Here in Australia when you order a beer in a pub, different states have different names for the ‘standard’ glass (pot, middy, schooner, pint etc.). In Adelaide the smallest glass is a “Butcher” (200ml) and it has a flared top which no other glass style has. This comes from the NewMarket hotel which was next to an abattoir, and the butchers needed a small drink that they could hold with blood covered hands. The glass style remained when it’s original use disappeared.

You can really go down the path of the modernist idea of no superfluous ormamentation, or put on lots of visual cues for an emotional response.

Precisely right. The Monster gas cap doesn’t need 2 extra bolts, that screw blind into the aluminum bezel. Hell, they add weight!

On the other hand, I read once on the Confederate Motorcycles site that the V-twin angle configuration had something to do with WW2 rotary piston-driven airplanes, using 2 cylinders instead of 7 or 8. This is a #3 example.

Serifs on type.

I’ve just joined this forum, and wow… what an interesting topic this is.

Most DSLR cameras would fit into this category I suppose, as there is no real reason they have to mimic the operation of traditional film SLR cameras, their prisms, and their snap-up viewfinder mirrors.
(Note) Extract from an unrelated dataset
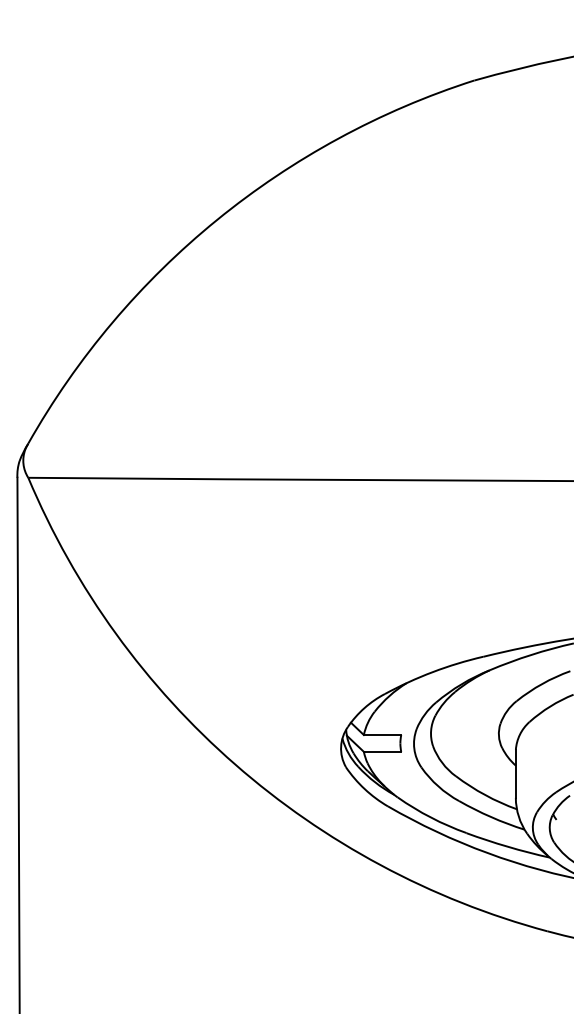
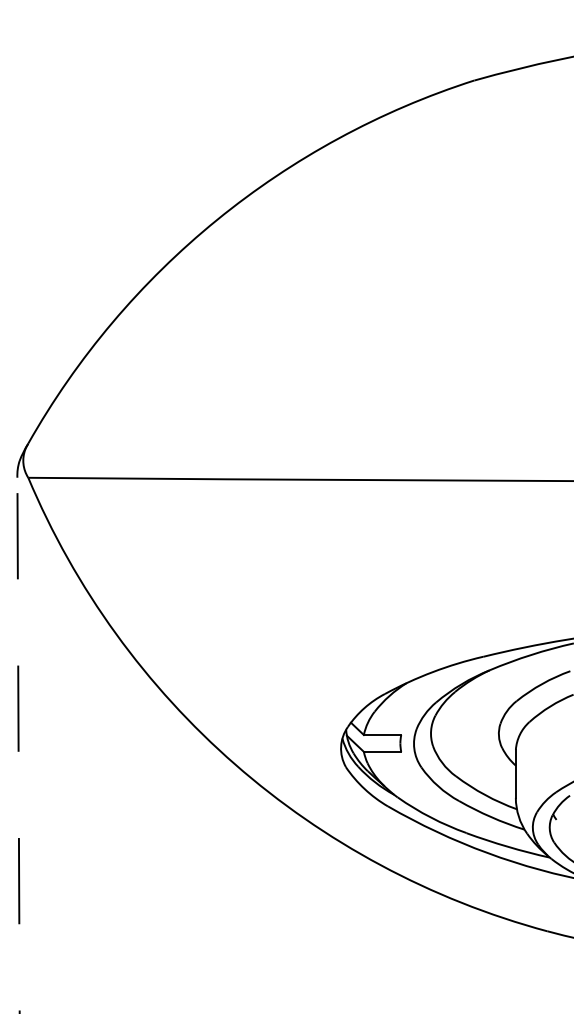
line at (18, 745): solid -> dashed
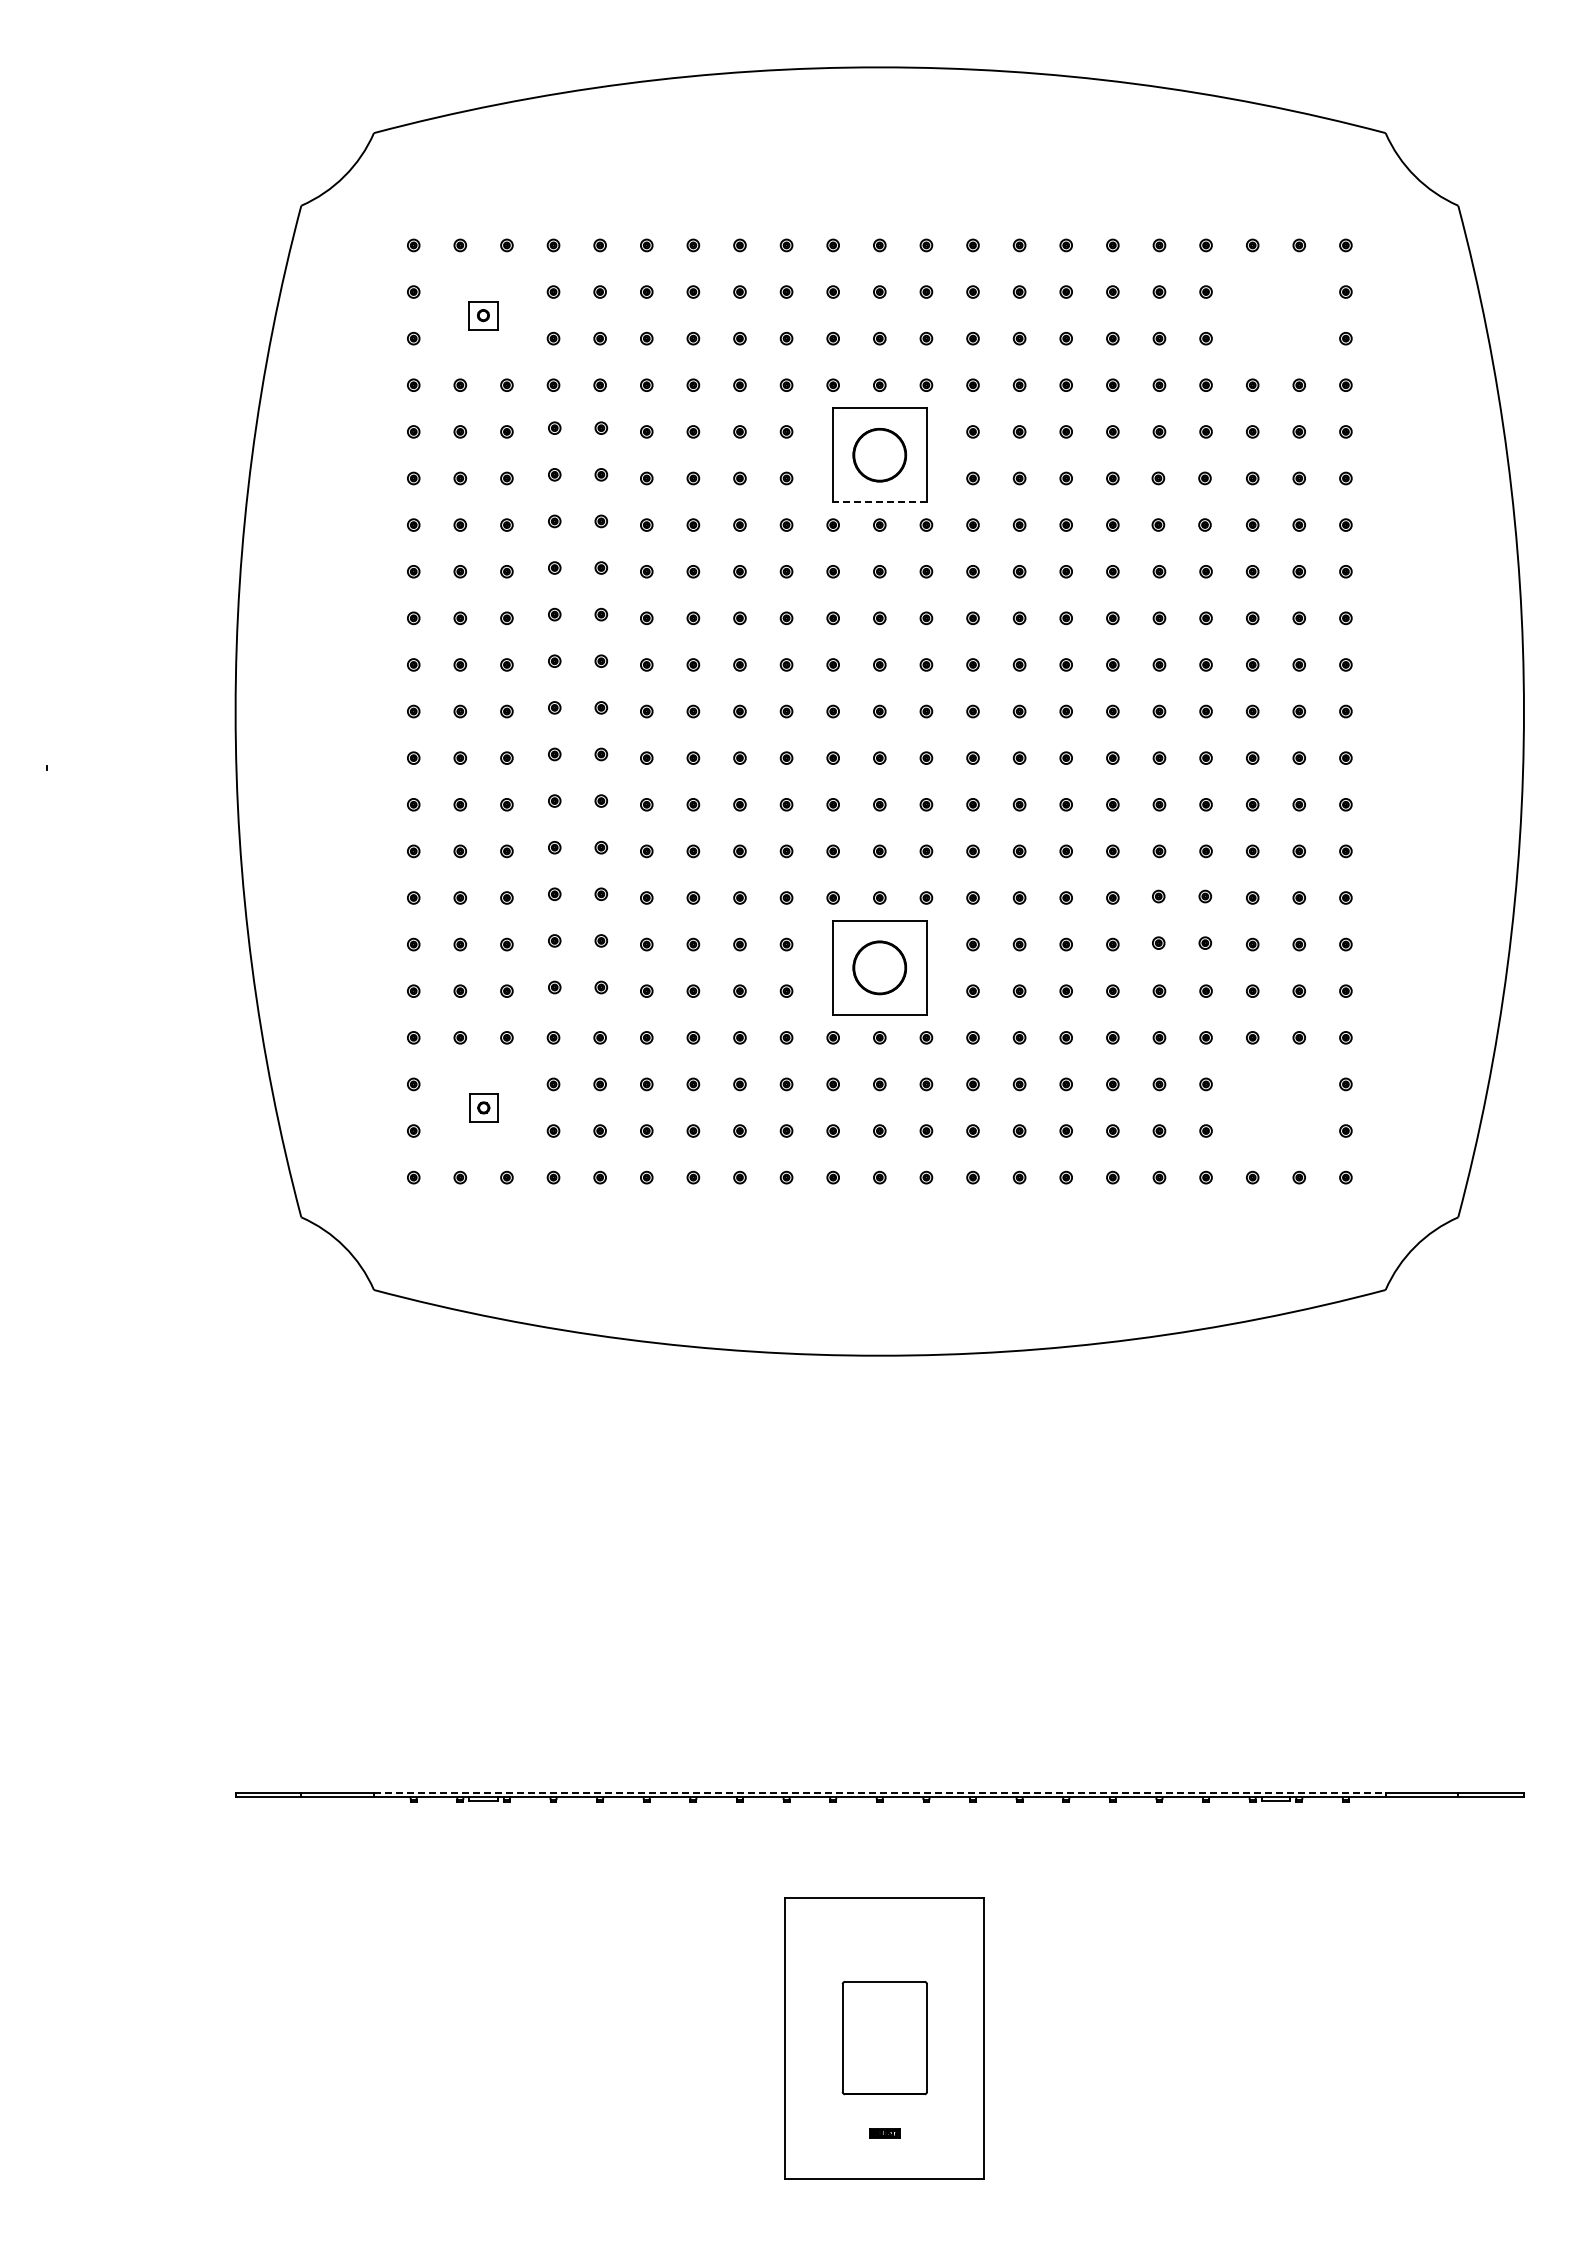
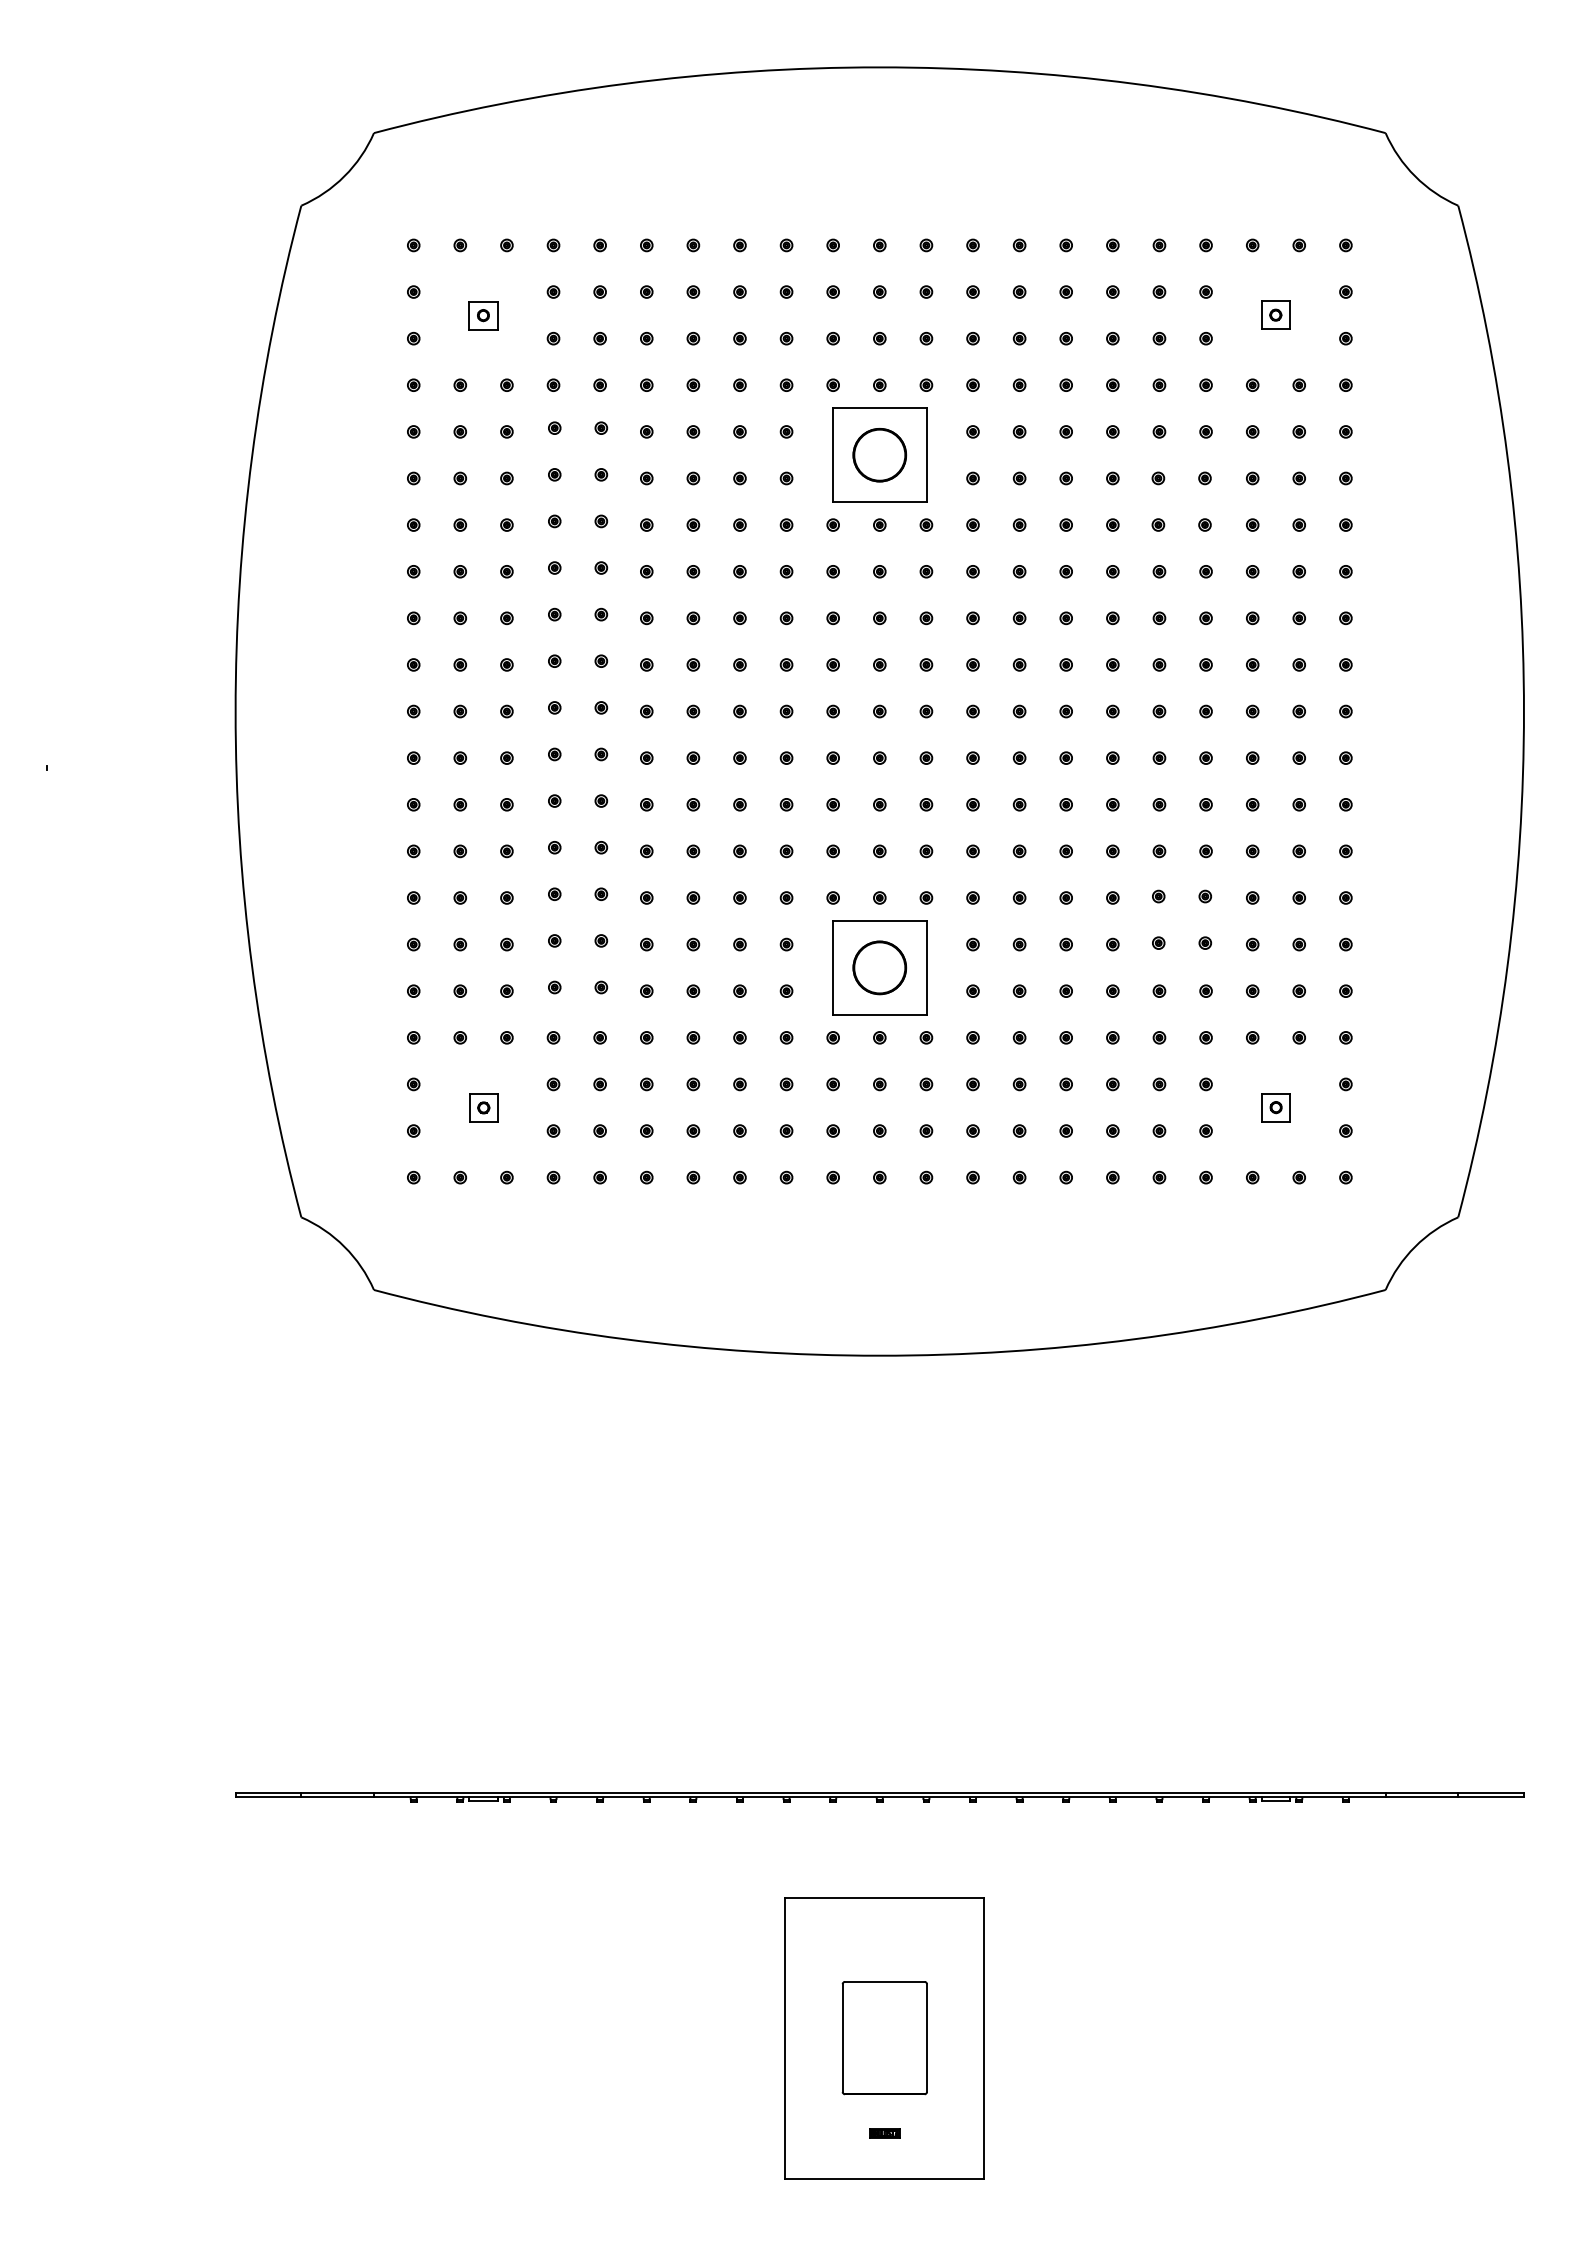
part at (1275, 314): none -> present
line at (879, 502): dashed -> solid
part at (1275, 1107): none -> present
line at (879, 1792): dashed -> solid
Would user-interface icons in software fit under the skeuomorph category? For example, the 3.5" floppy disk to represent “save”, and the magnifying glass to represent “zoom”.

Often design forms a language of visual cues, which when broken down to their elements, amount to nothing more than visual customs which we are used to seeing. Just like in oral language, there’s no plausible reason why, for example, the sound “apple” should be connected with the object - but through centuries of linguistic development this custom becomes perpetuated, and we no longer question the connection between the sound and the object anymore. Industrial design skeuomorphs are possibly just very young examples of this phenomenon.